Santa Clara University's student government has voted against granting official status to the campus chapter of Young Americans for Freedom (YAF), on the grounds that the group's goals—bringing conservative speakers to the California campus—would contribute to an unsafe climate for marginalized students.
"I also think that the presence of YAF would further marginalize minority students on campus and if anything makes minority students feel more unsafe or targeted," said one student senator in a statement.
Another student senator lamented that YAF might bring conservative pundit Ben Shapiro to campus and Shapiro's presence would cause "emotional harm."
The vote was 13–13, which fell short of the needed two-thirds majority to confer formal recognition, according to The College Fix.

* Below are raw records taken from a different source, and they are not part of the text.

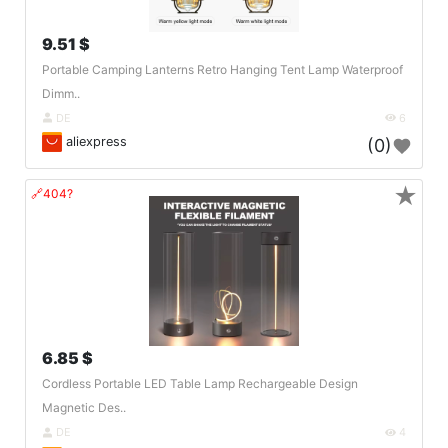
9.51 $
Portable Camping Lanterns Retro Hanging Tent Lamp Waterproof
Dimm..
DE
6
aliexpress
(0)
★
🔗404?
6.85 $
Cordless Portable LED Table Lamp Rechargeable Design
Magnetic Des..
DE
4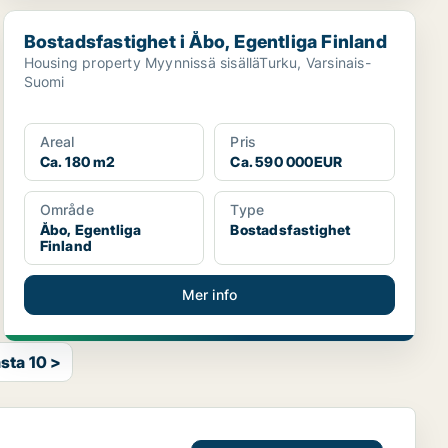
Bostadsfastighet i Åbo, Egentliga Finland
Bostadsfastighet i Åbo, Egentliga Finland
Housing property Myynnissä sisälläTurku, Varsinais-
Suomi
Areal
Pris
Ca. 180 m2
Ca. 590 000EUR
Område
Type
Åbo, Egentliga
Bostadsfastighet
Finland
Mer info
sta 10 >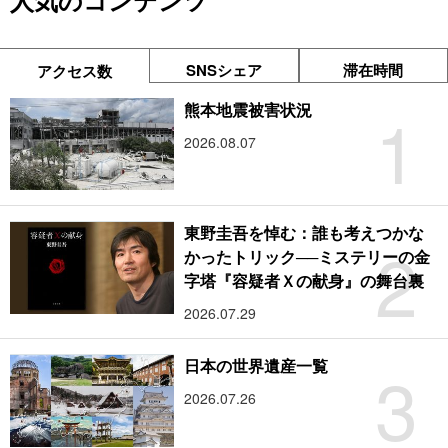
人気のコンテンツ
SNSシェア
滞在時間
アクセス数
1
熊本地震被害状況
2026.08.07
東野圭吾を悼む：誰も考えつかな
2
かったトリック──ミステリーの金
字塔『容疑者Ｘの献身』の舞台裏
2026.07.29
3
日本の世界遺産一覧
2026.07.26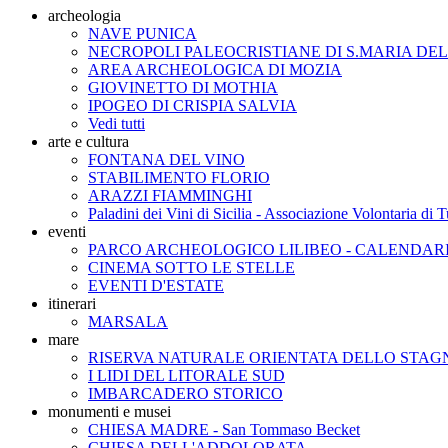
archeologia
NAVE PUNICA
NECROPOLI PALEOCRISTIANE DI S.MARIA DE
AREA ARCHEOLOGICA DI MOZIA
GIOVINETTO DI MOTHIA
IPOGEO DI CRISPIA SALVIA
Vedi tutti
arte e cultura
FONTANA DEL VINO
STABILIMENTO FLORIO
ARAZZI FIAMMINGHI
Paladini dei Vini di Sicilia - Associazione Volontaria di
eventi
PARCO ARCHEOLOGICO LILIBEO - CALENDAR
CINEMA SOTTO LE STELLE
EVENTI D'ESTATE
itinerari
MARSALA
mare
RISERVA NATURALE ORIENTATA DELLO STA
I LIDI DEL LITORALE SUD
IMBARCADERO STORICO
monumenti e musei
CHIESA MADRE - San Tommaso Becket
CHIESA DELL'ADDOLORATA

Recognized student groups have access to university funding. The school is therefore engaging in viewpoint discrimination as long as it denies YAF this status because of the organization's ideology. This conflicts with the private university's stated commitment to free speech, and so the Foundation for Individual Rights in Education is calling on the college to overturn the student government's decision:
When a student government recognizes (or refuses to recognize) student organizations, it exercises authority delegated to it by the college or university. That authority is necessarily circumscribed by the legal commitments made by the institution, and the institution must ensure that its agents do not exceed their authority. That is the case here, and [Santa Clara University]'s leadership must take steps—as it has before, and as its institutional policies expressly permit—to uphold the university's laudable commitment to freedom of expression.